▸ **WORK TO COMPLETE**:
1 – Answer these from the chapter on live-trading monitoring, marking your answers (a), (b), (c):
(a) What does the chapter call a limit that has no alert?
(b) Which two columns should a good dashboard show side by side?
(c) What is the heartbeat question?
2 – Turn the paragraph in the chapter on live-trading monitoring that begins "A live trading system is not fire-and-forget" into a short bulleted list that keeps its main facts.
3 – Resume the chapter on live-trading monitoring, starting right after its final sentence.

▸ **TEXT FOR ANALYSIS**:
- - - - - - -
Module I · Production, Compliance & Career - Chapter 76

Monitoring, Reconciliation and Incident Handling

Keeping a live book honest and alive - real-time monitoring, end-of-day reconciliation, logging, alerting and a calm incident response.

NSE
What you'll learn
  • ·Live monitoring and dashboards
  • ·Risk-limit alerts
  • ·Trade and position reconciliation
  • ·Logging and audit trails
  • ·Incident response
  • ·Post-mortems

A strategy that prints money in a backtest can still bankrupt you on a Tuesday afternoon. Not because the alpha vanished, but because a fill handler dropped a message and your system spent an hour trading a position it could not see. Or because a loss limit existed in a config file that nobody wired to an alert. The research is the glamorous half of quant; the unglamorous other half is operations - watching the live system, proving its books match the broker's, and having a calm, rehearsed answer for the moment something breaks. This chapter is about that half. It is the difference between a bad day and a blown-up account.

The monitoring loop

A live trading system is not fire-and-forget. The moment it places real orders it becomes a process you must watch, continuously, the way an operations desk watches a power grid. The core of that watching is a small set of numbers refreshed every few seconds: net P&L (realised plus mark-to-market), open positions by symbol, current exposure against your limits, order fill rates and rejects, data latency and feed staleness, and the simple heartbeat question - is the strategy process even alive?

The mistake beginners make is to monitor the strategy's opinion of the world (its internal P&L, its internal position) and nothing else. The whole point of a monitor is to catch the moment the system's opinion diverges from reality. So a good dashboard always shows two columns side by side: what we think, and what the venue says. When they agree, green. When they drift, you want to know in seconds, not at end-of-day settlement.

OpenAlgo live monitor14:40 IST DAY P&L Rs -2,800 RELIANCE long 500 sh POSITIONS internal +1000 sh broker +1500 break +500 RISK LIMITS day loss exposure ALERTS 09:18 monitor live, all limits within range 14:40 DAY LOSS LIMIT BREACHED -2,800 < -2,500 halt new orders
A live monitor: two columns (what we think vs what the venue says), risk bars, and an alert log - one limit tripping

Risk-limit alerts

A limit you do not alert on is a comment, not a control. Every limit in your system - a per-strategy day-loss cap, a max position, a gross-exposure ceiling, a fat-finger order-size guard - needs a live check on every tick or every order, and a channel it screams down when crossed: a desk dashboard, a message to your phone, and ideally an automatic action like halting new orders or flattening.
- - - - - - -
[Bounding boxes with keypoints]
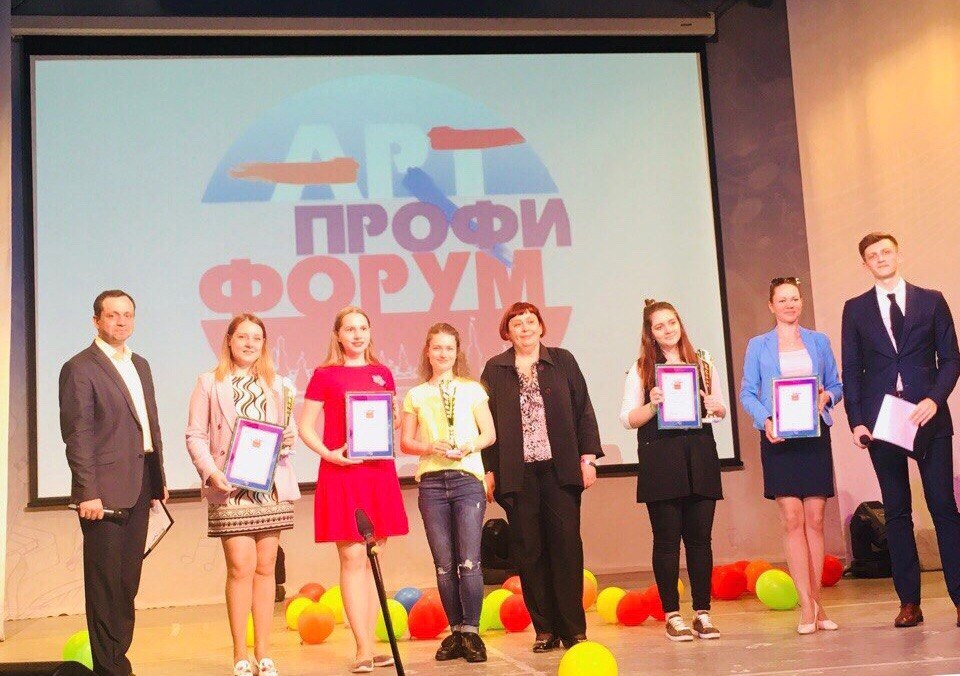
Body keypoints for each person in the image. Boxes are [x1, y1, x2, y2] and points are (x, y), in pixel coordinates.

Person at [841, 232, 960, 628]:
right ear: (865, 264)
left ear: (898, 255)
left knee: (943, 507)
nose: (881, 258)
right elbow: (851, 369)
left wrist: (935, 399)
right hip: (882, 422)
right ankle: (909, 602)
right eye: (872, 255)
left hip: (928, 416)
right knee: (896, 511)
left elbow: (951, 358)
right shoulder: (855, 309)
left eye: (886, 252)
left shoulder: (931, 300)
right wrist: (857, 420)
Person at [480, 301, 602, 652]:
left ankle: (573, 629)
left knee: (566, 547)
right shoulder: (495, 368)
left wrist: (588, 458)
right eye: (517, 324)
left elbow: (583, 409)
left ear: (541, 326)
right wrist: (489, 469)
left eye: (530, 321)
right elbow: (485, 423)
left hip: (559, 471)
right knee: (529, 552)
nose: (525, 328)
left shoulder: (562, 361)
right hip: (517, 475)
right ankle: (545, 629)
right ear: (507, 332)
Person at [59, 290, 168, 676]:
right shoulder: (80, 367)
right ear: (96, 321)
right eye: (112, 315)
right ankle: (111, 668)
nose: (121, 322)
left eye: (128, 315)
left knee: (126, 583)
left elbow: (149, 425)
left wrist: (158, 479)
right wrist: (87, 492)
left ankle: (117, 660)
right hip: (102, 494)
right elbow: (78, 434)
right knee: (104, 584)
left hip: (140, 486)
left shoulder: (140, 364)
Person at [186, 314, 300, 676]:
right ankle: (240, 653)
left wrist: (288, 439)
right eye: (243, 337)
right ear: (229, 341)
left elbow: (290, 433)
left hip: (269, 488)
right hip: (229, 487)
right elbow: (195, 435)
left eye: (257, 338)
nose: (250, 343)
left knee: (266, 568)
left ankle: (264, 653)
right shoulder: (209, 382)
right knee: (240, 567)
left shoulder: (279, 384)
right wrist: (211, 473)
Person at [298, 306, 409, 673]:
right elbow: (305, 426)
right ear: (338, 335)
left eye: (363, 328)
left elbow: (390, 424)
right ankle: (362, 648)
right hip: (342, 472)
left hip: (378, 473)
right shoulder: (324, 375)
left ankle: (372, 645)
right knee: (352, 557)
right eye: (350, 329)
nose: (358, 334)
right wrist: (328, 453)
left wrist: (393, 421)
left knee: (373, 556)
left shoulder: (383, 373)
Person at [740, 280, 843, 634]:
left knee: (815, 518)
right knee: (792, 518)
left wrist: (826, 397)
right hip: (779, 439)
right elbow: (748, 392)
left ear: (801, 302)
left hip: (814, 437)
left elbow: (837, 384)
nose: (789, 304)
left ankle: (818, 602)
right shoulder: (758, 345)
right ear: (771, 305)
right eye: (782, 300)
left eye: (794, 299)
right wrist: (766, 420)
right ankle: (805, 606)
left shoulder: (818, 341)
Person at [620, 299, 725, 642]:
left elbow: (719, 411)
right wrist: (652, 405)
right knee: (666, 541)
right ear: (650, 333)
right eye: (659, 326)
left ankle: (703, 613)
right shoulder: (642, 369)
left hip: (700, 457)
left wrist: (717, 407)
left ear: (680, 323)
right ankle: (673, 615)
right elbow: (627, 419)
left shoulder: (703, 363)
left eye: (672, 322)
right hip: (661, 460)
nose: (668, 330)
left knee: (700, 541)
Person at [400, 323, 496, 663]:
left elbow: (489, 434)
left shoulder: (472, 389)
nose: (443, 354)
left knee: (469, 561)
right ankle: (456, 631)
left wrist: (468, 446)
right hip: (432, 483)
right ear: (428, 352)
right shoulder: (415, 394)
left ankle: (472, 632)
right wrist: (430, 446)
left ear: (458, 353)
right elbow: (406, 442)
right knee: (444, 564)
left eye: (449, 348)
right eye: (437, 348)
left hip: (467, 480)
- - - - - - -
▸ **TASK ANSWERS**:
1 –
(a) A comment, not a control.
(b) What we think, and what the venue says.
(c) Is the strategy process even alive?

2 –
- Once a live trading system places real orders, it must be watched continuously, as an operations desk watches a power grid.
- The core of that watching is a small set of numbers refreshed every few seconds:
  - net P&L (realised plus mark-to-market)
  - open positions by symbol
  - current exposure against limits
  - order fill rates and rejects
  - data latency and feed staleness
  - the heartbeat: whether the strategy process is alive

3 –
The teaching example below monitors the simplest meaningful metric, running mark-to-market P&L, on a real RELIANCE session. We hold one lot (500 shares) from the open and set a hard intraday loss limit of Rs -2,500. The monitor watches the line, and on 25 June 2026 the position drifts down to a low of Rs -2,800 and trips the limit at 14:40. That single timestamp is the whole game: a risk control either fires the instant the threshold breaks, or it is theatre.

EX 1A loss-limit monitor that tripsNSEch76/02_pnl_alert.py
# Live monitoring: track a position's running P&L and trip an alert when the loss limit breaks.
import os
from datetime import datetime, timedelta
from pathlib import Path

import matplotlib

matplotlib.use("Agg")
import matplotlib.pyplot as plt
import seaborn as sns
from openalgo import api

client = api(
    api_key=os.getenv("OPENALGO_API_KEY", "your_api_key_here"),
    host=os.getenv("OPENALGO_HOST", "http://127.0.0.1:5000"),
)

# One real RELIANCE session of 5-minute bars; hold long 1 lot (500 sh) from the open.
end = datetime.now().strftime("%Y-%m-%d")
start = (datetime.now() - timedelta(days=6)).strftime("%Y-%m-%d")
bars = client.history(symbol="RELIANCE", exchange="NSE", interval="5m",
                      start_date=start, end_date=end)
day = bars.index[-1].date()
s = bars[bars.index.date == day]

QTY = 500
entry = s["close"].iloc[0]
pnl = (s["close"] - entry) * QTY          # the monitored metric: running mark-to-market P&L
LIMIT = -2500                              # hard intraday loss limit set by the risk monitor

breached = pnl[pnl <= LIMIT]
trip = breached.index[0] if len(breached) else None

sns.set_theme(style="whitegrid")
fig, ax = plt.subplots(figsize=(9, 4.6))
ax.plot(s.index, pnl, color="#7c83ff", lw=1.6, label="Running P&L")
ax.axhline(0, color="#9a9a9a", lw=0.9)
ax.axhline(LIMIT, color="#dc2626", lw=1.4, ls="--", label=f"Loss limit Rs {LIMIT:,}")
ax.fill_between(s.index, pnl, LIMIT, where=(pnl <= LIMIT), color="#dc2626", alpha=0.25)
if trip is not None:
    ax.scatter([trip], [pnl.loc[trip]], color="#dc2626", zorder=5, s=40)
    ax.annotate("ALERT: limit breached", (trip, pnl.loc[trip]),
                textcoords="offset points", xytext=(8, -18), color="#dc2626", fontsize=9)
ax.set_title(f"RELIANCE intraday P&L monitor - long {QTY} sh, {day}")
ax.set_ylabel("Running P&L (Rs)")
ax.set_xlabel("Time")
ax.legend(loc="upper right", fontsize=8)
out = Path(__file__).with_suffix(".png")
plt.savefig(out, dpi=110, bbox_inches="tight")

trip_txt = trip.strftime("%H:%M") if trip is not None else "never"
print(f"Session {day}: P&L low Rs {pnl.min():,.0f}, limit Rs {LIMIT:,}, breached at {trip_txt}. Saved {out.name}")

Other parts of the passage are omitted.